Dal 30 novembre 2019, giorno in cui presentammo ufficialmente a Roma, il Manifesto, dal quale prese avvio la fase culminata nella fondazione del partito, ad oggi sono trascorsi quasi cinque anni (CLICCA QUI). Se consideriamo l’accelerazione temporale in cui viviamo, non è cosa da poco. E, per rendersene conto, basterebbe ripercorrere la successione di eventi attraverso cui siamo passati da allora ad oggi.

Il Manifesto rimane il nostro testo di riferimento e va tenuto fermo, in primo luogo, il concetto di “trasformazione”, caro a Stefano Zamagni, che, altresì, denuncia l’insufficienza della classica e tradizionale cultura riformista, a fronte delle prove che ci attendono.

Ora si tratta di aprire una fase nuova della nostra iniziativa, diretta a costruire il “partito di programma”, come lo intendeva Don Sturzo. Che sosteneva come il programma sia o debba essere qualcosa che, anzitutto, “si vive”.
Dunque, pensiero e vita, vita e pensiero stanno assieme, fanno un tutt’uno, cosicché il programma, se non è vissuto, neppure può essere pensato. Il che significa – senza cadere in un’accezione moralistica della politica – che, al di fuori della tensione etica che ne rappresenta l’effettiva sorgente, non si dà programma politico. Affermazione coraggiosa, audace e di rara forza, addirittura spericolata, soprattutto se messa a fronte dello scarso “appeal” di cui gode oggi la “militanza” in un partito. Affermazione che, ai giorni nostri, si dovrebbe far risuonare, in modo del tutto particolare, negli ambienti cattolici, perché da sola basta a far giustizia di tanti sottili distinguo tra formazione delle coscienze e personale responsabilizzazione nell’“agone” politico Concepito, quest’ultimo, non come un incidentale supplemento al proprio quotidiano compito professionale, qualcosa che si aggiunga, ma restandone a latere, alle “normali” preoccupazioni della vita, bensì un versante su cui ne va della vita. Della propria e di quella altrui.

Difatti – ma oggi ben difficilmente viene compreso – rispetto ai gesti della cultura la cui area di piu’ immediata risonanza concerne, anzitutto coloro che concorrono ad una comune riflessione, i gesti della politica, piccoli o grandi che siano, dato che ricadono sull’intera collettività, sono, in ogni caso, sovraccarichi di responsabilità morale.

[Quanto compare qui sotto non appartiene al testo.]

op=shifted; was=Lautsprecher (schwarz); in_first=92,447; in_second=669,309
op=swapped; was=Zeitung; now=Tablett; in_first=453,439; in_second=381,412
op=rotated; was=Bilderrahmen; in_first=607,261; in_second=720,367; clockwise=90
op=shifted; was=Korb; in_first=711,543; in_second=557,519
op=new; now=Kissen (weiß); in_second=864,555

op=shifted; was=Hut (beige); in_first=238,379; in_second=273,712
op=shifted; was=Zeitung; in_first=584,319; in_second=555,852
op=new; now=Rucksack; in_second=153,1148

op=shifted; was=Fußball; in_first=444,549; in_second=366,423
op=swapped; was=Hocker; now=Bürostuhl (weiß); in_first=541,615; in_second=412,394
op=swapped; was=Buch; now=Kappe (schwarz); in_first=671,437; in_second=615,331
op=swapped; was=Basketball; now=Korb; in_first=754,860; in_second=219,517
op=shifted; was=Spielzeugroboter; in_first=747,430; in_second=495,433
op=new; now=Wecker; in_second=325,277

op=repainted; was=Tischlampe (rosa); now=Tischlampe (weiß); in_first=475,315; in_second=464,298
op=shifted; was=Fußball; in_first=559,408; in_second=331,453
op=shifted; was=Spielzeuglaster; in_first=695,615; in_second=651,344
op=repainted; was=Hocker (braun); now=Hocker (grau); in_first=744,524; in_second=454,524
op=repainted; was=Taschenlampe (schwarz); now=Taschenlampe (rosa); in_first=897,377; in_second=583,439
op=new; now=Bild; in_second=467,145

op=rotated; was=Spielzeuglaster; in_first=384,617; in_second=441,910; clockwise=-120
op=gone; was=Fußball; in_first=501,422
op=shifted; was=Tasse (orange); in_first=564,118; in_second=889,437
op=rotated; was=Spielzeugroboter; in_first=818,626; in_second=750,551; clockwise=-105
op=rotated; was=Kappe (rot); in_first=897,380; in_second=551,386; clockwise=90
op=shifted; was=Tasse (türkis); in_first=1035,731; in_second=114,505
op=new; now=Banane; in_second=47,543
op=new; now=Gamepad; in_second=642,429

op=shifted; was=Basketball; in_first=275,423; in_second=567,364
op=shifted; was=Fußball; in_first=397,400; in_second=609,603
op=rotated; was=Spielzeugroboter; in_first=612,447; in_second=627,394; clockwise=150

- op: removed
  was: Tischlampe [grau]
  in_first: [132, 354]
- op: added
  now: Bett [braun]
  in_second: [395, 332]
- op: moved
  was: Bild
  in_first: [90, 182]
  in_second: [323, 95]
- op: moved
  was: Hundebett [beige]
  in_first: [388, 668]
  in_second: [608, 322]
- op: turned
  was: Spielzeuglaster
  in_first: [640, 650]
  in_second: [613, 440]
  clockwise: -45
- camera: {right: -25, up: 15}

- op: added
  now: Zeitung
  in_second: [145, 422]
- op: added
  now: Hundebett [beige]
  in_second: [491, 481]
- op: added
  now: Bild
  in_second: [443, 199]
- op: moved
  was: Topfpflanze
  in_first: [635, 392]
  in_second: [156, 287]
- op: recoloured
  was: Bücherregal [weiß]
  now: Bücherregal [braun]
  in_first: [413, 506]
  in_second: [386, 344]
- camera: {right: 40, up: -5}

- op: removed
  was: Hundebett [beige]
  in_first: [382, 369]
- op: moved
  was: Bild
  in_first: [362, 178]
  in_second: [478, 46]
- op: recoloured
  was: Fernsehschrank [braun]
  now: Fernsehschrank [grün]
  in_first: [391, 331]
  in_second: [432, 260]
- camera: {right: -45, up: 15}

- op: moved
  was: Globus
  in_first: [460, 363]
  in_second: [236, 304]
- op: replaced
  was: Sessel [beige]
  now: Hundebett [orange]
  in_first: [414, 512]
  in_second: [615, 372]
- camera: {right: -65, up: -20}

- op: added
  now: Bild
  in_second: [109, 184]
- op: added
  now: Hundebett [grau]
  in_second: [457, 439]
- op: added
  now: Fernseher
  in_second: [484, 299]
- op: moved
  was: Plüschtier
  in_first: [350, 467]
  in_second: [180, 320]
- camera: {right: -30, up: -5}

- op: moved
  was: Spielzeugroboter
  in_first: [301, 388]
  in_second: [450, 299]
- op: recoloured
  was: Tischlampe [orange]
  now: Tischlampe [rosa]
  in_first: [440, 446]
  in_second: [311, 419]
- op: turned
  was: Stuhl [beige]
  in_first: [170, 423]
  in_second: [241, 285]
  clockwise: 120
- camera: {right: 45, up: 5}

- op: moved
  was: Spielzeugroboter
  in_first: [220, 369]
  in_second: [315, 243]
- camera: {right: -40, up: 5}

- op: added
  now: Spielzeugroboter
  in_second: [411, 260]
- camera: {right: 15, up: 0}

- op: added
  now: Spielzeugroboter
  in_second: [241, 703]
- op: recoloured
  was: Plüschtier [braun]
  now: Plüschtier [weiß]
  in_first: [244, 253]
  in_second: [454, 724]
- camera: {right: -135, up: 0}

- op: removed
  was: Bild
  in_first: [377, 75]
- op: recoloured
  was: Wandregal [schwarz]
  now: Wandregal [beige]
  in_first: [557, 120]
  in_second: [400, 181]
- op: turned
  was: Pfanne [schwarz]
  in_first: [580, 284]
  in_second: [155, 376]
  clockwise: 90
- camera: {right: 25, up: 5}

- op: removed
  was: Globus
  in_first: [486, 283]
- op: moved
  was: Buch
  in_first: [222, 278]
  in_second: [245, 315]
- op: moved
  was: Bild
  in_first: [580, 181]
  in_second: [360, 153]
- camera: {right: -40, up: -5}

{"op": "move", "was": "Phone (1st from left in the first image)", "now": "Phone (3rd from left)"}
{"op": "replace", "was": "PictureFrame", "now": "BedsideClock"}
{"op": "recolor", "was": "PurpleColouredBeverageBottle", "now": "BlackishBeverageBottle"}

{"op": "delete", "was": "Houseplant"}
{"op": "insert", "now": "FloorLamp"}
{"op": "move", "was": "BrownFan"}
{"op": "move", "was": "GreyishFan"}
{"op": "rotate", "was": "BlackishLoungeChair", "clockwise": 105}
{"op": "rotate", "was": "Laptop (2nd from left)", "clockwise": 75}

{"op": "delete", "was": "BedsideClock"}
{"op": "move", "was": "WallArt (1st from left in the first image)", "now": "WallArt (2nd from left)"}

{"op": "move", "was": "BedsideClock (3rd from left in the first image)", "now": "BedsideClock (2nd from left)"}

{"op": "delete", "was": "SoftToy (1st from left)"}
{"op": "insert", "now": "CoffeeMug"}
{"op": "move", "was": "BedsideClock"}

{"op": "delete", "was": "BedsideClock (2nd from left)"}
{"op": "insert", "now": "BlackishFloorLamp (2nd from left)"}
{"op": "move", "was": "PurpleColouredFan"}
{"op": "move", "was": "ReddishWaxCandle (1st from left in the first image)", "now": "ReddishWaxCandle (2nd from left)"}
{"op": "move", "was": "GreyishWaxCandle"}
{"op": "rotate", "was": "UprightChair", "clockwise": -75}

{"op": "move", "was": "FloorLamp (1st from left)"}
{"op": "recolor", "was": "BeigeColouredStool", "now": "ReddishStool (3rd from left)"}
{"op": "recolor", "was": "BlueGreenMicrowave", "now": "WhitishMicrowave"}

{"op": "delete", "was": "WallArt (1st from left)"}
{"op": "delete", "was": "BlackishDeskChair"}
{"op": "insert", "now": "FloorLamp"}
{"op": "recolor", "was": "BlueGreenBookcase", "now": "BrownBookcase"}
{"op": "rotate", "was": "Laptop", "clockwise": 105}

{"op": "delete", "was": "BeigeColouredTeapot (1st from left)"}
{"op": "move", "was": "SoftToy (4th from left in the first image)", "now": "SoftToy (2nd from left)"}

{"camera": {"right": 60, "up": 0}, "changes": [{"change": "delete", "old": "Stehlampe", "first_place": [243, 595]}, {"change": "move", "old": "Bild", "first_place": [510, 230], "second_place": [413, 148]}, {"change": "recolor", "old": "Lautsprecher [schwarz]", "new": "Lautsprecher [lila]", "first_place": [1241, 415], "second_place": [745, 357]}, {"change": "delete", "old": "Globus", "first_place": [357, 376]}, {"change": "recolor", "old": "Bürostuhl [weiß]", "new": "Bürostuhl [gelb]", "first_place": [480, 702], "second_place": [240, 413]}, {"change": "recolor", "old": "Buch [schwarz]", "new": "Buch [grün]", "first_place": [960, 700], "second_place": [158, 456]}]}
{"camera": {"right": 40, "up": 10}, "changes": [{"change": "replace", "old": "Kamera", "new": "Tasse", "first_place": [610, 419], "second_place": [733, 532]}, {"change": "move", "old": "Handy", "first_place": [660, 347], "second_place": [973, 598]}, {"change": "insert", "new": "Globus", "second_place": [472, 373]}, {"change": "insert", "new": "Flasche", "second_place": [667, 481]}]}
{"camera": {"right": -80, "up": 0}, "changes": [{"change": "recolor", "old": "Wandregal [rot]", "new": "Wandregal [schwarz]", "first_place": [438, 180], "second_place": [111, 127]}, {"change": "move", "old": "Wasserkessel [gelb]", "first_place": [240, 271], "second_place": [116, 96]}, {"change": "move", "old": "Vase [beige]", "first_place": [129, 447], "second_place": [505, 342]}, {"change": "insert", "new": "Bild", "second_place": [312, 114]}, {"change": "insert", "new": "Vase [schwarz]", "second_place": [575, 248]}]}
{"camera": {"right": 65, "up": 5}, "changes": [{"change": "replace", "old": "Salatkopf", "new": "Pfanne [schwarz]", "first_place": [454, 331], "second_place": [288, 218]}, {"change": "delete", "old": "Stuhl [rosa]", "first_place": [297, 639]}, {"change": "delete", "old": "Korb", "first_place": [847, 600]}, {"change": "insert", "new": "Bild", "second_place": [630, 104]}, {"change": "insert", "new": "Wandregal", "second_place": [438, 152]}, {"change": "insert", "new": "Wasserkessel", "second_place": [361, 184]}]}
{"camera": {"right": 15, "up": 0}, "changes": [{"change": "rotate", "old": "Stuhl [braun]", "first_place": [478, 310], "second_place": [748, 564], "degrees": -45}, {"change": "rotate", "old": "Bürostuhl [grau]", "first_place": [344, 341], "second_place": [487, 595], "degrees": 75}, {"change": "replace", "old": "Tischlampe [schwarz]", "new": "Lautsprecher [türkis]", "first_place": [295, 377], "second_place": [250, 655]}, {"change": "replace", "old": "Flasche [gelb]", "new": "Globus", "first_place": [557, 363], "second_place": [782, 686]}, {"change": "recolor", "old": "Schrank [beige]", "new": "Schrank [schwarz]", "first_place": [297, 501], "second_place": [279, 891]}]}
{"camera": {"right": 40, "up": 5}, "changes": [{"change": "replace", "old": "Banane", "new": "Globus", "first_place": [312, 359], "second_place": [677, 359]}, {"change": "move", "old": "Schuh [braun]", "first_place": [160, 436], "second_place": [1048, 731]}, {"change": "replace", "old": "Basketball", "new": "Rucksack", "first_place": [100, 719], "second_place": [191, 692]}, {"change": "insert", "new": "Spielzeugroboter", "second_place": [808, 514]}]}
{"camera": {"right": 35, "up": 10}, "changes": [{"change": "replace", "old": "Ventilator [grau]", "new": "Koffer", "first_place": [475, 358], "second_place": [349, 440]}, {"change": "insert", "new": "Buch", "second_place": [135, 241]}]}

Il programma “si vive” perché non discende dall’empireo di una astratta teorizzazione intellettuale, né risponde agli stilemi di una ideologia, non è il portato di un pensiero preordinato. Nasce bensì dalla “condizione popolare” di una comunità, attesta le domande “sofferte” che sorgono dalla sua concreta esperienza esistenziale, dà conto delle sue speranze, dà forma alle sue legittime attese. Detto altrimenti – e dovrebbe valere anche per noi, ma forse rischiamo di cadere nel girone infernale dell’utopia – si dovrebbe riscoprire ed alimentare interiormente la straordinaria dimensione etica dell’impegno politico, il ruolo di tessuto connettivo che le compete in ogni costrutto programmatico, per evitare che la struttura di un progetto e la elaborazione dei contenuti che vi concorrono altro non sia se non un freddo almanaccare temi ed argomenti che della politica non sanno dare se non un’algida declinazione tecnocratica.